====== TEXTO DE LA PÁGINA ======
Sunday, May 02, 2010

Queremos tanto a Richman*

*esta es la director's cut de una nota a editarse en el próximo número de Revista Guita. Acá el link de la revista

Nunca me había ocurrido de poder presenciar a un músico o banda internacional en el pico de mi fanatismo. De esos toques en los que uno se siente en la caja de resonancia del mundo, donde uno, más que espectador, se siente testigo. Las únicas veces que me ocurrió algo semejante fue con Buenos Muchachos (un toque en donde por un momento sentí el suelo del difunto BJ arquearse –literalmente- al ritmo de un pogo durante la canción Temperamento) y Fernando Cabrera (una presentación en el Solís de la que recuerdo tener la piel erizada casi la totalidad del show, como si pudiera despellejarme con la facilidad de quien extrae con una cuchara la nata de un café con leche).
====== REGISTROS DEL CONJUNTO ======
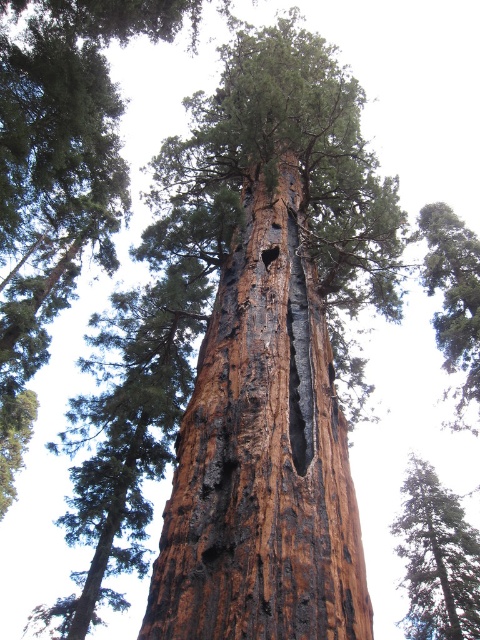
You are a park ranger assessing a tree and its health. You see the rough bark tree at center and the dark brown wood hole at center. Which object is bigger in size?

The rough bark tree at center is larger in size than the dark brown wood hole at center.

You are standing at the base of the giant sequoia tree and looking up. There are two points marked on the tree trunk. One is at coordinate point [468,330] and the other at point [272,250]. If you were to throw a small stone, which point would it hit first?

Point [272,250] would be hit first because it is closer to the base of the tree compared to point [468,330], which is located further up the trunk.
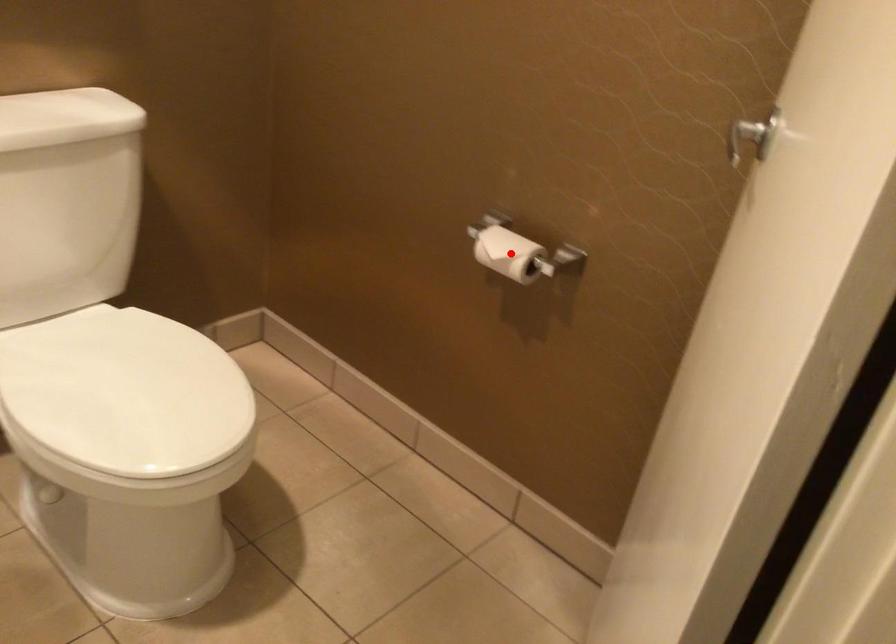
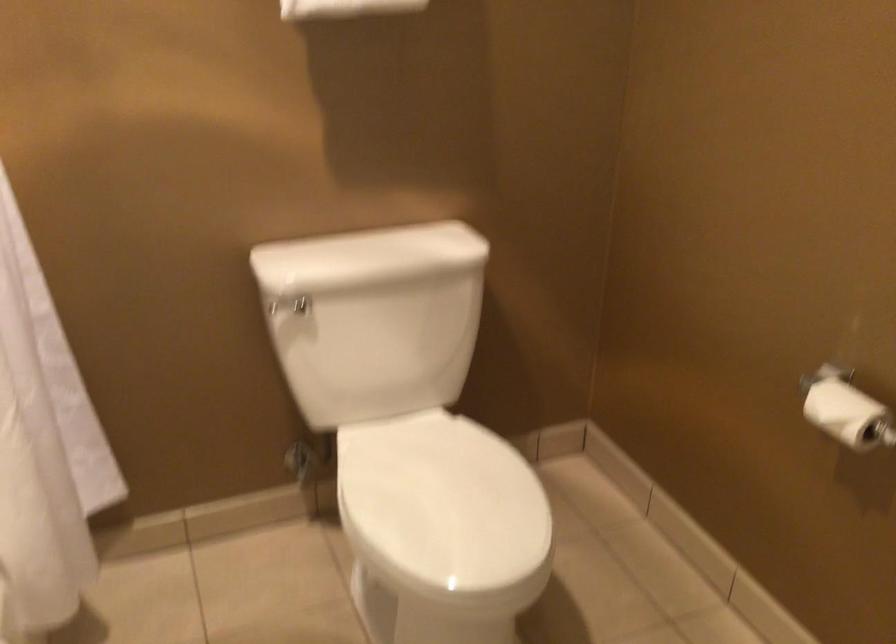
Question: I am providing you with two images of the same scene from different viewpoints. Image1 has a red point marked. In image2, the corresponding 3D location appears at what relative position? Reply with the corresponding letter.

Choices:
 (A) Closer
 (B) Farther

Answer: (A)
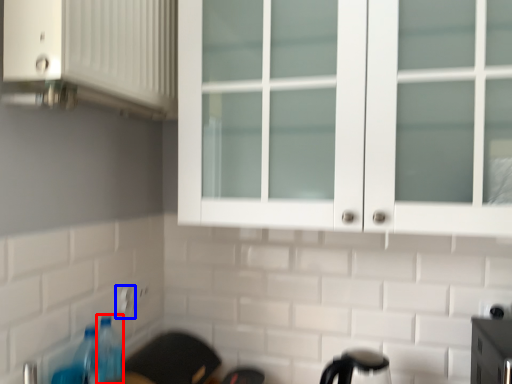
Question: Which object appears farthest to the camera in this image, bottle (highlighted by a red box) or electric outlet (highlighted by a blue box)?

Choices:
 (A) bottle
 (B) electric outlet

Answer: (B)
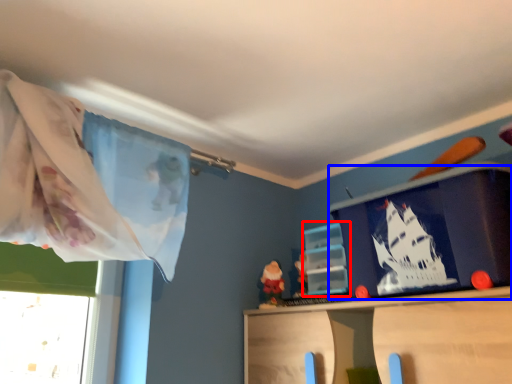
Question: Which object appears farthest to the camera in this image, shelf (highlighted by a red box) or window screen (highlighted by a blue box)?

Choices:
 (A) shelf
 (B) window screen

Answer: (A)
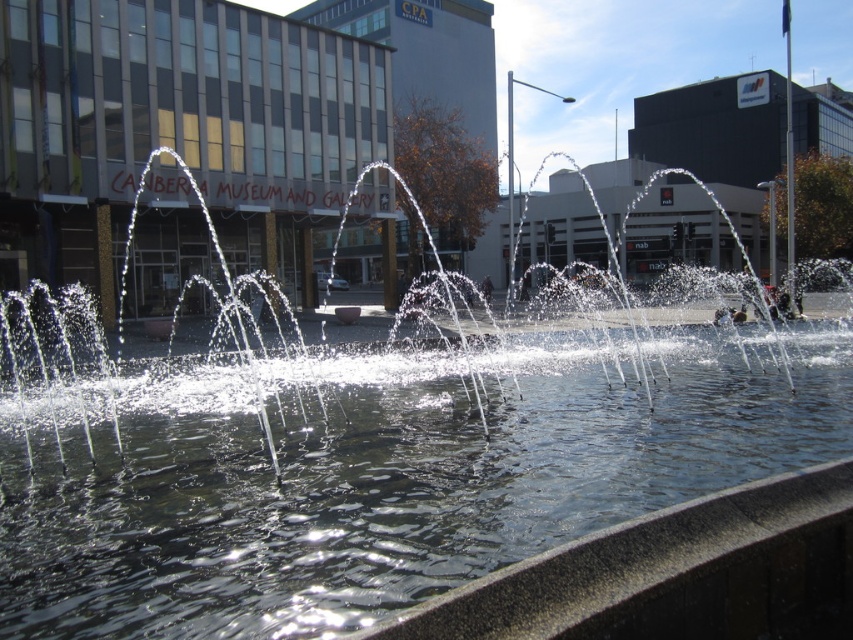
Question: Considering the relative positions of clear water at center and clear water fountain at center in the image provided, where is clear water at center located with respect to clear water fountain at center?

Choices:
 (A) below
 (B) above

Answer: (A)

Question: Which object is the farthest from the clear water fountain at center?

Choices:
 (A) transparent glass building at center
 (B) clear water at center

Answer: (A)

Question: Does clear water at center have a larger size compared to transparent glass building at center?

Choices:
 (A) no
 (B) yes

Answer: (A)

Question: Which point is closer to the camera taking this photo?

Choices:
 (A) (276, 445)
 (B) (466, 433)
 (C) (318, 192)

Answer: (A)

Question: Does clear water at center appear over transparent glass building at center?

Choices:
 (A) yes
 (B) no

Answer: (B)

Question: Which is farther from the clear water at center?

Choices:
 (A) transparent glass building at center
 (B) clear water fountain at center

Answer: (A)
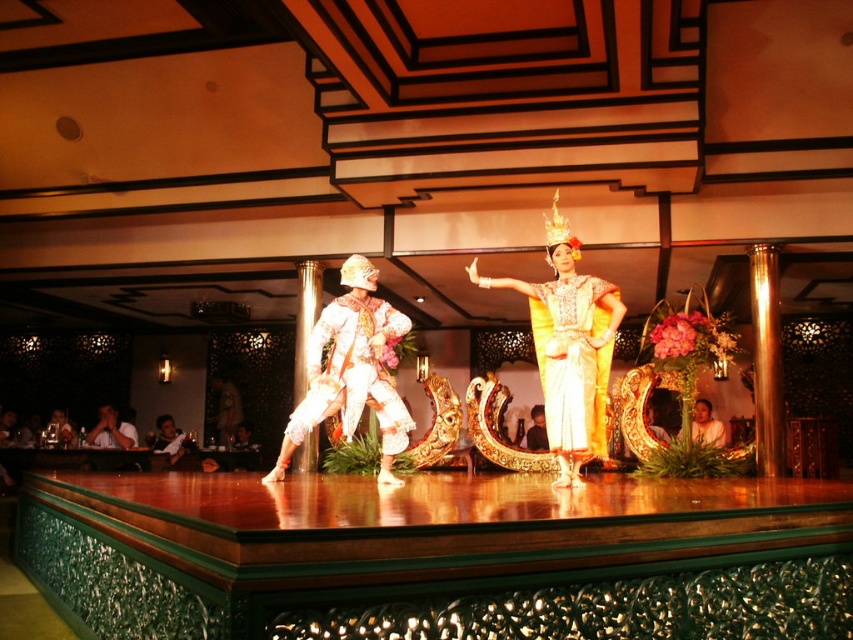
======
PREGUNTAS PARA RESPONDER »
1/ Responde, según la nota sobre Richman:
(a) ¿En qué revista se va a publicar la nota?
(b) ¿Durante qué canción se arqueó el suelo de BJ?
(c) ¿En qué lugar fue la presentación de Fernando Cabrera?
2/ Por favor, transcribe de la nota sobre Richman el fragmento entre "Sunday, May 02, 2010" y "café con leche).", ambos incluidos.
Los registros no hacen falta para resolver lo que se pide.

RESPUESTAS »
1/
(a) En Revista Guita.
(b) Durante la canción Temperamento.
(c) En el Solís.

2/
Sunday, May 02, 2010

Queremos tanto a Richman*

*esta es la director's cut de una nota a editarse en el próximo número de Revista Guita. Acá el link de la revista

Nunca me había ocurrido de poder presenciar a un músico o banda internacional en el pico de mi fanatismo. De esos toques en los que uno se siente en la caja de resonancia del mundo, donde uno, más que espectador, se siente testigo. Las únicas veces que me ocurrió algo semejante fue con Buenos Muchachos (un toque en donde por un momento sentí el suelo del difunto BJ arquearse –literalmente- al ritmo de un pogo durante la canción Temperamento) y Fernando Cabrera (una presentación en el Solís de la que recuerdo tener la piel erizada casi la totalidad del show, como si pudiera despellejarme con la facilidad de quien extrae con una cuchara la nata de un café con leche).